-------- RECORDED DATA

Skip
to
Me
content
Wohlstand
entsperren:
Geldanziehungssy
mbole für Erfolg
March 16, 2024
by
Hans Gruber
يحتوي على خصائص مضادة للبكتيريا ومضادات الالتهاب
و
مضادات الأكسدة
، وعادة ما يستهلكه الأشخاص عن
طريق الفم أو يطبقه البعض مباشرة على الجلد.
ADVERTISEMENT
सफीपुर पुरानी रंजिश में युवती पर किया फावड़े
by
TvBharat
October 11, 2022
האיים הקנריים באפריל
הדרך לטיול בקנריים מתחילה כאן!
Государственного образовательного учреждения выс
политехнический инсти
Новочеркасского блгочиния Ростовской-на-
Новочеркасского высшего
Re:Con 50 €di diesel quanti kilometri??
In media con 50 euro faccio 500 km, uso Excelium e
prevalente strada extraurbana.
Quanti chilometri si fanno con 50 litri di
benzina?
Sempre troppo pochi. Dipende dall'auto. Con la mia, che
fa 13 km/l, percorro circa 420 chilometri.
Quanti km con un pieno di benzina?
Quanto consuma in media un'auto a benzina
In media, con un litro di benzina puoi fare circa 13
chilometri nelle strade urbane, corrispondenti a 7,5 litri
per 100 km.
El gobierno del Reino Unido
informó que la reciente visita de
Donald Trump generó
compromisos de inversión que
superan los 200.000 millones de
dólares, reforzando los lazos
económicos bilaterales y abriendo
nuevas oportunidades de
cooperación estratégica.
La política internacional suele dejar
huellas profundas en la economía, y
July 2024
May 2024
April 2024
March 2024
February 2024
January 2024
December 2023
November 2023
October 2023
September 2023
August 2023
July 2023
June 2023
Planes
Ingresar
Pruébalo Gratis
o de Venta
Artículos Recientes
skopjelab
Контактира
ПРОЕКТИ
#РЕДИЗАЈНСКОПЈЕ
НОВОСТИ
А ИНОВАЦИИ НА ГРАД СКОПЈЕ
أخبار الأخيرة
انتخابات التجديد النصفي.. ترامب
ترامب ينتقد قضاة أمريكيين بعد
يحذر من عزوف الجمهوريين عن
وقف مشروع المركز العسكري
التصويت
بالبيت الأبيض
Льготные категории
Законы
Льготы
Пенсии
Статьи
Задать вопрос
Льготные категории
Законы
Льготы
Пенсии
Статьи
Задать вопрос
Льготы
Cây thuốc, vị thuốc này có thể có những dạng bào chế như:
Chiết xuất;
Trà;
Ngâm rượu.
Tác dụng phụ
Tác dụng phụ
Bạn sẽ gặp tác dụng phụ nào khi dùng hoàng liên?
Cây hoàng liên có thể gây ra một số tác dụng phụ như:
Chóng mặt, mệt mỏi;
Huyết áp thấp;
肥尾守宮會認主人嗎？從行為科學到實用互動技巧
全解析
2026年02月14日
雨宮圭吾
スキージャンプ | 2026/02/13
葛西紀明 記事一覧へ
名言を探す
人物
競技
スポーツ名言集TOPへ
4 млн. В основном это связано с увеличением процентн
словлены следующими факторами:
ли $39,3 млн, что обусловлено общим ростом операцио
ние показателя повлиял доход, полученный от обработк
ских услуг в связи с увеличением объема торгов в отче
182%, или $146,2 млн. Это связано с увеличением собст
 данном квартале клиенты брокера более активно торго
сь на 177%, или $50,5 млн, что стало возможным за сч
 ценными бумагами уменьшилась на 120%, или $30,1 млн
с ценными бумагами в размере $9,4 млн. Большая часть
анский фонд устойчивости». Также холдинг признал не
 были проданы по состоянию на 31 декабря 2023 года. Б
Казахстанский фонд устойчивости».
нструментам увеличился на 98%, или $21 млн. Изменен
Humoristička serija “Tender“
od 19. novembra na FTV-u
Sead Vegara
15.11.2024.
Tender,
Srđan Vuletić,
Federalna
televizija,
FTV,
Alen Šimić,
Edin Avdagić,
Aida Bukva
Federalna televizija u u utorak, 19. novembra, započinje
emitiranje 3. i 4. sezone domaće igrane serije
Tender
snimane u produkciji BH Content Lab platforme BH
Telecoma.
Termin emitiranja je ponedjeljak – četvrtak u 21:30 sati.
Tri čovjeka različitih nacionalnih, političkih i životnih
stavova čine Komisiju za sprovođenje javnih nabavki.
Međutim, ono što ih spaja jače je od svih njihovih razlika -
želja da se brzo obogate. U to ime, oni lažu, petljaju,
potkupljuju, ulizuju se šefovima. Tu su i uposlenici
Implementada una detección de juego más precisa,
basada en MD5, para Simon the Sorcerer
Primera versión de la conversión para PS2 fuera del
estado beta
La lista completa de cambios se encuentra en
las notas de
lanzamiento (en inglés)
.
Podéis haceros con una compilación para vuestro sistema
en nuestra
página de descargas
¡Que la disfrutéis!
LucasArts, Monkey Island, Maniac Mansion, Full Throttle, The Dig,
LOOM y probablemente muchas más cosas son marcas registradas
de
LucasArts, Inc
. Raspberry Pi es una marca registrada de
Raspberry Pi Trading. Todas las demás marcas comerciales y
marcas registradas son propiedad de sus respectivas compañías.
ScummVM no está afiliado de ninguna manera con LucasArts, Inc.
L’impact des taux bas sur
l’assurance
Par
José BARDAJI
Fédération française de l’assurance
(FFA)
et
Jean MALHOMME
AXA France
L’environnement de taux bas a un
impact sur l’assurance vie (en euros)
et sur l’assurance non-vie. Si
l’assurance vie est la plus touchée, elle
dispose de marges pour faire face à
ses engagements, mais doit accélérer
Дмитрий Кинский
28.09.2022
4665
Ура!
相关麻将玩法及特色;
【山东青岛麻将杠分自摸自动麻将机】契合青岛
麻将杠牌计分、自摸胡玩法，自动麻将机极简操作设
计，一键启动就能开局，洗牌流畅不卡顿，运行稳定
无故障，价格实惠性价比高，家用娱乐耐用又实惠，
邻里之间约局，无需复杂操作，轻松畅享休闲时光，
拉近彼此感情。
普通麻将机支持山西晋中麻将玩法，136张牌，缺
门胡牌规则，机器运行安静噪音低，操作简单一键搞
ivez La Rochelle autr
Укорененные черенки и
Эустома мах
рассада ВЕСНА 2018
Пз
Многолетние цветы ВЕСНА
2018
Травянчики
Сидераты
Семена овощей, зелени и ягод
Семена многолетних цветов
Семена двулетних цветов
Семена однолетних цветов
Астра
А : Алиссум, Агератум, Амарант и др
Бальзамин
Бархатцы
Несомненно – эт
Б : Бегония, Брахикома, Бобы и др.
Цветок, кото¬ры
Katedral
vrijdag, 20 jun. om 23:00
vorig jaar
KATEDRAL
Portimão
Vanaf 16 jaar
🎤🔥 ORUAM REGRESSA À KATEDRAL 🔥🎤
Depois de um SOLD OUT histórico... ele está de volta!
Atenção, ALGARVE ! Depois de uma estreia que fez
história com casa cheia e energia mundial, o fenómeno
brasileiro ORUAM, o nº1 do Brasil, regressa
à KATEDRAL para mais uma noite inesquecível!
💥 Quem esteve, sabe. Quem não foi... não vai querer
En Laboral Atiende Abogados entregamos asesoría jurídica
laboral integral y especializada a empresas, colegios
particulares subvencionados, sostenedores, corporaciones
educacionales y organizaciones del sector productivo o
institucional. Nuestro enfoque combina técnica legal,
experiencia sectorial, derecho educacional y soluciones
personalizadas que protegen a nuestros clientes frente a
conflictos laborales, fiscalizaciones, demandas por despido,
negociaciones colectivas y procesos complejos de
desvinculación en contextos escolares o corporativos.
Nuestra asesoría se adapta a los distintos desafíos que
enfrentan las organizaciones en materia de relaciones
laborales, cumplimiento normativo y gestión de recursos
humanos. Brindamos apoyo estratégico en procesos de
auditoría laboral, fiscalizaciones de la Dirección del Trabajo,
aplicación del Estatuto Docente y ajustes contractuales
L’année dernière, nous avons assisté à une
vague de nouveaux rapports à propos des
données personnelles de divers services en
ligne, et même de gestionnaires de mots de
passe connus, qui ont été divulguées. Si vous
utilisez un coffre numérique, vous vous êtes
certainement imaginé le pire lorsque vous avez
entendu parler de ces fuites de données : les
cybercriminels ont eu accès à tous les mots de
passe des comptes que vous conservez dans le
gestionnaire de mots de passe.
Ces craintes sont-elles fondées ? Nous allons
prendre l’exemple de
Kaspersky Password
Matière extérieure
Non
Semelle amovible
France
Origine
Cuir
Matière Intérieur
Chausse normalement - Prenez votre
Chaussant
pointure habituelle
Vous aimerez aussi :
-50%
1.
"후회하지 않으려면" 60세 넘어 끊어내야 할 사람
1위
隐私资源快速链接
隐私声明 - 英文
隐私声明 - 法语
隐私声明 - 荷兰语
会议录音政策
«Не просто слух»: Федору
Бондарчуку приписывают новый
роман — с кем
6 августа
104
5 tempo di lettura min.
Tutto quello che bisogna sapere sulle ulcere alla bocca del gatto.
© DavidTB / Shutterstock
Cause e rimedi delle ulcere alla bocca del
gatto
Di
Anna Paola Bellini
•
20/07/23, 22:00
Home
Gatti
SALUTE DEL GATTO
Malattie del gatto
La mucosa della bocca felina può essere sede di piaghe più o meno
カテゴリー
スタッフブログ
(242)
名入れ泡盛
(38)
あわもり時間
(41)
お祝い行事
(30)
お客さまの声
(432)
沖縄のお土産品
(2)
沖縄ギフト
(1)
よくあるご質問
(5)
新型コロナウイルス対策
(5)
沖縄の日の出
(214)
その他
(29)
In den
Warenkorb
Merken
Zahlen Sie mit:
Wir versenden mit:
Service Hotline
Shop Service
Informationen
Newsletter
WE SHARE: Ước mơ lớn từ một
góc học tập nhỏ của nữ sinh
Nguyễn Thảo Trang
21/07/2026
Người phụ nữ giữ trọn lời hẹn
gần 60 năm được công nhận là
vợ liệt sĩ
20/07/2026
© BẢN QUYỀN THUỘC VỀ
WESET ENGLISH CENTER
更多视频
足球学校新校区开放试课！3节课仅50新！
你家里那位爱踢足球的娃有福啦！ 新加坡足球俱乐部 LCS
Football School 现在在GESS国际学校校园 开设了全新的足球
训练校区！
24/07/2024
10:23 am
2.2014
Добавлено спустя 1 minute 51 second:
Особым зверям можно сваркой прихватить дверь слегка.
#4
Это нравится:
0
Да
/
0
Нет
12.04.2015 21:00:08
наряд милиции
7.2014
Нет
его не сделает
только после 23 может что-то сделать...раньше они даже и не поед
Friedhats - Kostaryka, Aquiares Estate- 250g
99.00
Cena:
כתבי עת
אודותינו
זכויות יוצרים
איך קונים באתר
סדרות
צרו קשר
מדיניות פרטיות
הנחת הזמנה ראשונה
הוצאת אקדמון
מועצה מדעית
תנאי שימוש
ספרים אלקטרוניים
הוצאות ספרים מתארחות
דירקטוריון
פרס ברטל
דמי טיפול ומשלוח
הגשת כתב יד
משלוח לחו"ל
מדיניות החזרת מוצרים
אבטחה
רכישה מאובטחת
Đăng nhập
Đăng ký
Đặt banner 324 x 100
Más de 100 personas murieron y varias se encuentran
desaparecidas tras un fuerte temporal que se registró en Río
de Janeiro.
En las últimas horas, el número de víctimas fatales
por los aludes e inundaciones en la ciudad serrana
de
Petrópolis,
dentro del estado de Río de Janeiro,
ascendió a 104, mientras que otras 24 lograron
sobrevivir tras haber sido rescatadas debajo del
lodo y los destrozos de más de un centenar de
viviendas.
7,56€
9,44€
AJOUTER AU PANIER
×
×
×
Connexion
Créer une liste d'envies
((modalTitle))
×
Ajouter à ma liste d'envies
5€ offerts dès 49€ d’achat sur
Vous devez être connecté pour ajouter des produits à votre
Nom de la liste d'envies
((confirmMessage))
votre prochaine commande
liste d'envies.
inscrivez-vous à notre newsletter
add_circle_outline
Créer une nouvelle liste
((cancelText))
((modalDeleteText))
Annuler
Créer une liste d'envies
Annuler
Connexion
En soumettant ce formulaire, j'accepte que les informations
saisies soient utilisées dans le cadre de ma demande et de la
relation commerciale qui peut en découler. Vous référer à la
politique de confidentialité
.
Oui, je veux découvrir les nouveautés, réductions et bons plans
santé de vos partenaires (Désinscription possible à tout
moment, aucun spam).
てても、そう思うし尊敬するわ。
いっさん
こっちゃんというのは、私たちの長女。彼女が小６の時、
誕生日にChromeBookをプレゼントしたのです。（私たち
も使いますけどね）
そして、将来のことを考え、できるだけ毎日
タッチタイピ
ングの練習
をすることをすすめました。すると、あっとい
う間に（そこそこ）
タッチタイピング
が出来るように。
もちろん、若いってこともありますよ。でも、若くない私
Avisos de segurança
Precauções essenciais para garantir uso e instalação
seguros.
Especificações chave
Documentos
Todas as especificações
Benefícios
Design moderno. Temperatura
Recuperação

----------------

Return, from the entries, each line that holds "procesos".

negociaciones colectivas y procesos complejos de
humanos. Brindamos apoyo estratégico en procesos de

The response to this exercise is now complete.